══ Material for the task
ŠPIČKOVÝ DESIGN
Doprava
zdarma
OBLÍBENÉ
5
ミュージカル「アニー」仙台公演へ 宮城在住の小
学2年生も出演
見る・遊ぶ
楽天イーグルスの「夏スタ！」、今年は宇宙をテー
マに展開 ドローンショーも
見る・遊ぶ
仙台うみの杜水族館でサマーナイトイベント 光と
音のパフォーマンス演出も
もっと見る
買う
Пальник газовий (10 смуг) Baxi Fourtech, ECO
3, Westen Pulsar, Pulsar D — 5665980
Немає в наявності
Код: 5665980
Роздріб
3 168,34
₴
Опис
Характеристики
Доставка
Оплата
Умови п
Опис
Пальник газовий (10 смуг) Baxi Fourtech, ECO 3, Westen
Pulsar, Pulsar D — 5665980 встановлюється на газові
════
══ Material for the task
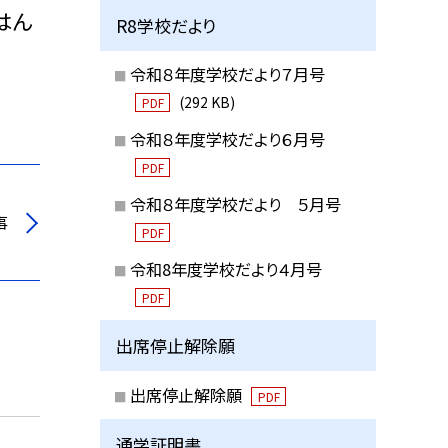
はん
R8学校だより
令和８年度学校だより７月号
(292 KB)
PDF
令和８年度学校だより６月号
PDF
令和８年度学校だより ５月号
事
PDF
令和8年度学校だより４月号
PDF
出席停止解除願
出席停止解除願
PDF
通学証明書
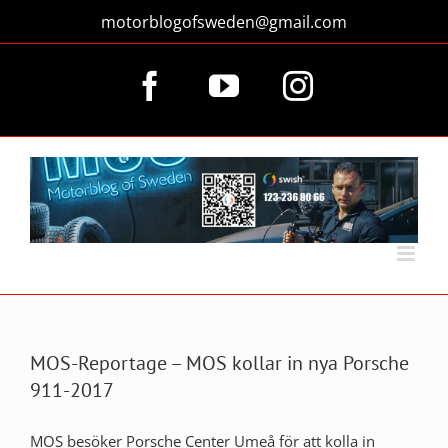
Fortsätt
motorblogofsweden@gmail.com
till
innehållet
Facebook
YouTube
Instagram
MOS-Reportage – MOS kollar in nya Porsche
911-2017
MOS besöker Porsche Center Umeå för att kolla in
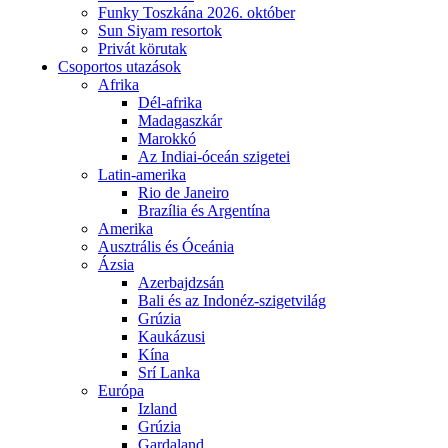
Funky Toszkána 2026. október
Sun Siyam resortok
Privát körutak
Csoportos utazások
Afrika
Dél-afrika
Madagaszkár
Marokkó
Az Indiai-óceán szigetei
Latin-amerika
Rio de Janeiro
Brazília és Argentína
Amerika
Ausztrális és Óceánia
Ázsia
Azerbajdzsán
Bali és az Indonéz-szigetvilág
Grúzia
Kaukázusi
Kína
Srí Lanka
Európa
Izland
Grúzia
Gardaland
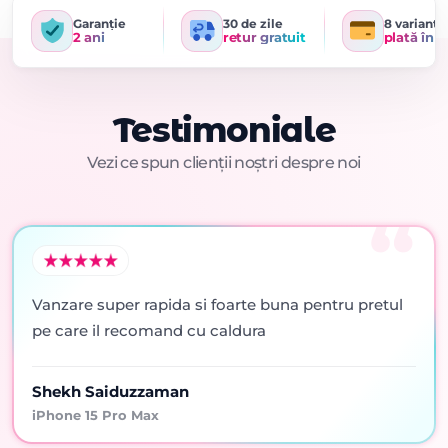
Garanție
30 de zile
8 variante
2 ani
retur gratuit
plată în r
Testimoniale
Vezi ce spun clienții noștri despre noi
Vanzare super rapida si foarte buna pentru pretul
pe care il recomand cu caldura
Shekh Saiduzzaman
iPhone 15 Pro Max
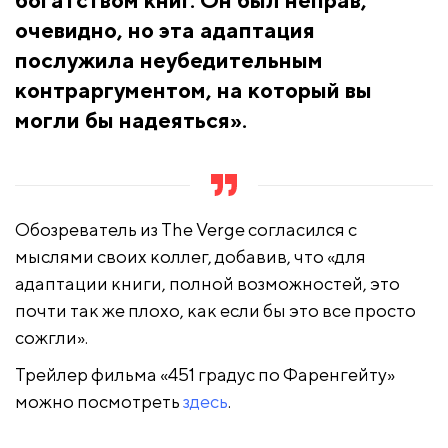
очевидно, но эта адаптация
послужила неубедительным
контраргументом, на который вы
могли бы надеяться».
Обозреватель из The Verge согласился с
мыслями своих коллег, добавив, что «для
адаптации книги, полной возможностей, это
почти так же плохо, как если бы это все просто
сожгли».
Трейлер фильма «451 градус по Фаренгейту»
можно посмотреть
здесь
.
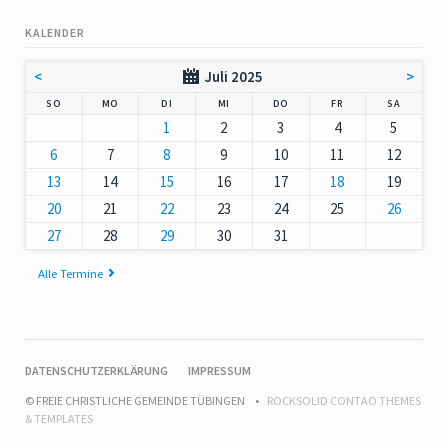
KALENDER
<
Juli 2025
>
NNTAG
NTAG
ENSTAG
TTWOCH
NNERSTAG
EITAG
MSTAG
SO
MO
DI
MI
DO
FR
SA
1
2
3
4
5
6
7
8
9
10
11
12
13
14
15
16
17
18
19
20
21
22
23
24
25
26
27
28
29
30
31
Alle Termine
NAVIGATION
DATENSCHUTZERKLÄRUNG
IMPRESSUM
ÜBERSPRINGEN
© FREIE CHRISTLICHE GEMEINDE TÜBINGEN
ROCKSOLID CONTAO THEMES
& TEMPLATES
════
══ Material for the task
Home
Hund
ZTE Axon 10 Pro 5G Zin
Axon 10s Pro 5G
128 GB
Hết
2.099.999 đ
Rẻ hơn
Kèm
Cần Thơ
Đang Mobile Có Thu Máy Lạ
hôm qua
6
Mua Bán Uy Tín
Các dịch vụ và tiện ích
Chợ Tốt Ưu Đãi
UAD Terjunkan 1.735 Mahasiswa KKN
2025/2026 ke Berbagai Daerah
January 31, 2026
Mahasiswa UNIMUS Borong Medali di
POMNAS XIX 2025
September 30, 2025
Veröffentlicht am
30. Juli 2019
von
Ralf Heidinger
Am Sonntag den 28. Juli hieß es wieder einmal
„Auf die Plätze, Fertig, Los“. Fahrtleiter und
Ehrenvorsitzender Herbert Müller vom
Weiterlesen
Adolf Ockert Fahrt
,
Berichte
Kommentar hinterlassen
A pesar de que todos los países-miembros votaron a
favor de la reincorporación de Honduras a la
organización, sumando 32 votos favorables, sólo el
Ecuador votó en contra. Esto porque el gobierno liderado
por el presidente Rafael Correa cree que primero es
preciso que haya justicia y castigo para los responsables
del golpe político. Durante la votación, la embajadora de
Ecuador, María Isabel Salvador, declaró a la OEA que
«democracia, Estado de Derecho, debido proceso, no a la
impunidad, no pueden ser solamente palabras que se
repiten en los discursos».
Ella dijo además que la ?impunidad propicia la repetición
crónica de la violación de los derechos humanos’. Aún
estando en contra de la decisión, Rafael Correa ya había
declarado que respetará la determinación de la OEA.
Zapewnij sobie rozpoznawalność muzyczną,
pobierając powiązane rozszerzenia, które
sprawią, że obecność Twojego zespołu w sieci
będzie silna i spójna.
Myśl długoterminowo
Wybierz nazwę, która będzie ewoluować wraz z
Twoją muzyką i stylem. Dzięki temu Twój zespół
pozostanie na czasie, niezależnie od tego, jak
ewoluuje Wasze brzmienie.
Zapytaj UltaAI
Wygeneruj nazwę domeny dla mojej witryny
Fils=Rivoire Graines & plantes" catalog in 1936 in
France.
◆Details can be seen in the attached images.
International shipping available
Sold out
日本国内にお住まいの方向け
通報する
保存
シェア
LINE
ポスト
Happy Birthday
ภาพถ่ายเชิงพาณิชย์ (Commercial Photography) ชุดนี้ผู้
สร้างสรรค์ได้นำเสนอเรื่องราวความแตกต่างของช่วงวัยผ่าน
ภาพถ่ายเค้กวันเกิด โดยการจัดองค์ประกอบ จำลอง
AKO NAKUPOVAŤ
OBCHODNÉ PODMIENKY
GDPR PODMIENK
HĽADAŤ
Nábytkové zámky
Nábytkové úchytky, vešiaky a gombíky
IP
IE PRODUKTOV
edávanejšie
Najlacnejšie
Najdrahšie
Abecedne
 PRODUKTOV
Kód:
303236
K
════
Request | Format every line in the listing above, from the line containing "Funky Toszkána 2026. október" down to the line containing "Azerbajdzsán", as a JSON list of strings. Use one string per line, include both end lines, and leave out blank lines.

Output for this task |
[
  "Funky Toszkána 2026. október",
  "Sun Siyam resortok",
  "Privát körutak",
  "Csoportos utazások",
  "Afrika",
  "Dél-afrika",
  "Madagaszkár",
  "Marokkó",
  "Az Indiai-óceán szigetei",
  "Latin-amerika",
  "Rio de Janeiro",
  "Brazília és Argentína",
  "Amerika",
  "Ausztrális és Óceánia",
  "Ázsia",
  "Azerbajdzsán"
]